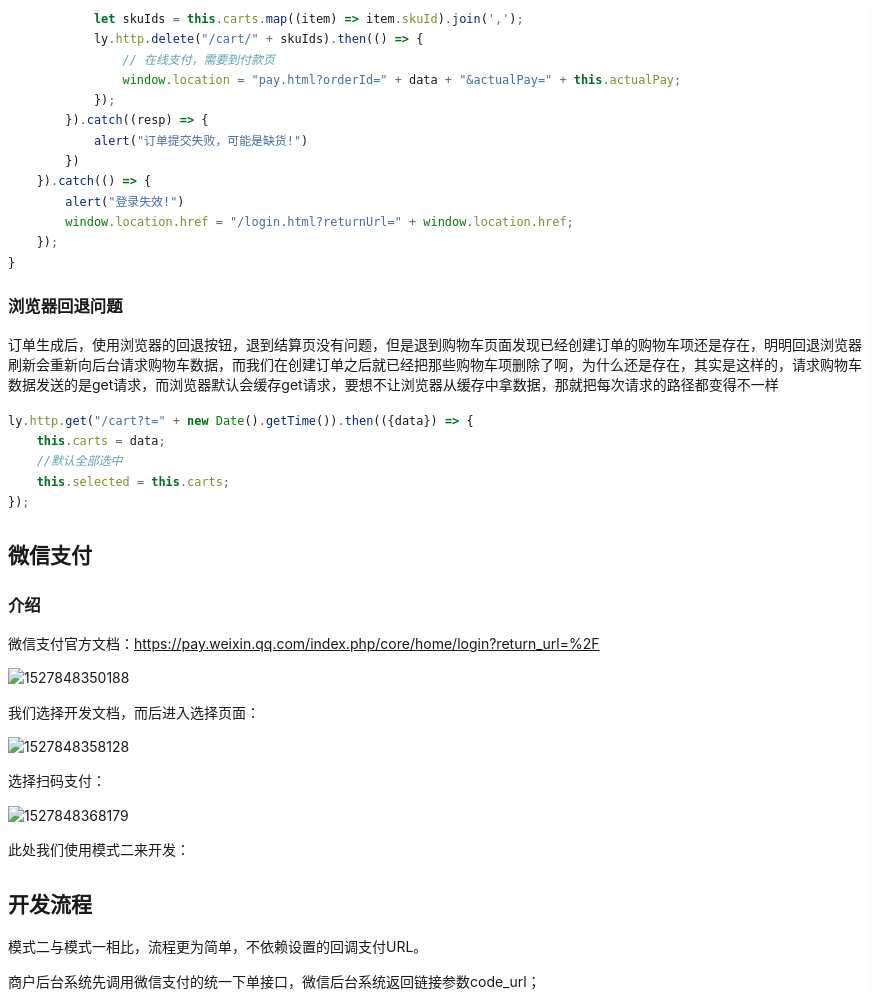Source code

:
```javascript
            let skuIds = this.carts.map((item) => item.skuId).join(',');
            ly.http.delete("/cart/" + skuIds).then(() => {
                // 在线支付，需要到付款页
                window.location = "pay.html?orderId=" + data + "&actualPay=" + this.actualPay;
            });
        }).catch((resp) => {
            alert("订单提交失败，可能是缺货!")
        })
    }).catch(() => {
        alert("登录失效!")
        window.location.href = "/login.html?returnUrl=" + window.location.href;
    });
}
```

### 浏览器回退问题

订单生成后，使用浏览器的回退按钮，退到结算页没有问题，但是退到购物车页面发现已经创建订单的购物车项还是存在，明明回退浏览器刷新会重新向后台请求购物车数据，而我们在创建订单之后就已经把那些购物车项删除了啊，为什么还是存在，其实是这样的，请求购物车数据发送的是get请求，而浏览器默认会缓存get请求，要想不让浏览器从缓存中拿数据，那就把每次请求的路径都变得不一样

```javascript
ly.http.get("/cart?t=" + new Date().getTime()).then(({data}) => {
    this.carts = data;
    //默认全部选中
    this.selected = this.carts;
});
```



## 微信支付

### 介绍

微信支付官方文档：https://pay.weixin.qq.com/index.php/core/home/login?return_url=%2F

![1527848350188](https://cdn.static.note.zzrfdsn.cn/images/project/leyoumall/1527848350188.png)

我们选择开发文档，而后进入选择页面：

![1527848358128](https://cdn.static.note.zzrfdsn.cn/images/project/leyoumall/1527848358128.png)

选择扫码支付：

![1527848368179](https://cdn.static.note.zzrfdsn.cn/images/project/leyoumall/1527848368179.png)

此处我们使用模式二来开发：

## 开发流程

模式二与模式一相比，流程更为简单，不依赖设置的回调支付URL。

商户后台系统先调用微信支付的统一下单接口，微信后台系统返回链接参数code_url；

--- --- ---

Word for word, restate the line with "此处我们使用模式二来开发：" and all remaining lines of the material, stopping only at the final line.

此处我们使用模式二来开发：

## 开发流程

模式二与模式一相比，流程更为简单，不依赖设置的回调支付URL。

商户后台系统先调用微信支付的统一下单接口，微信后台系统返回链接参数code_url；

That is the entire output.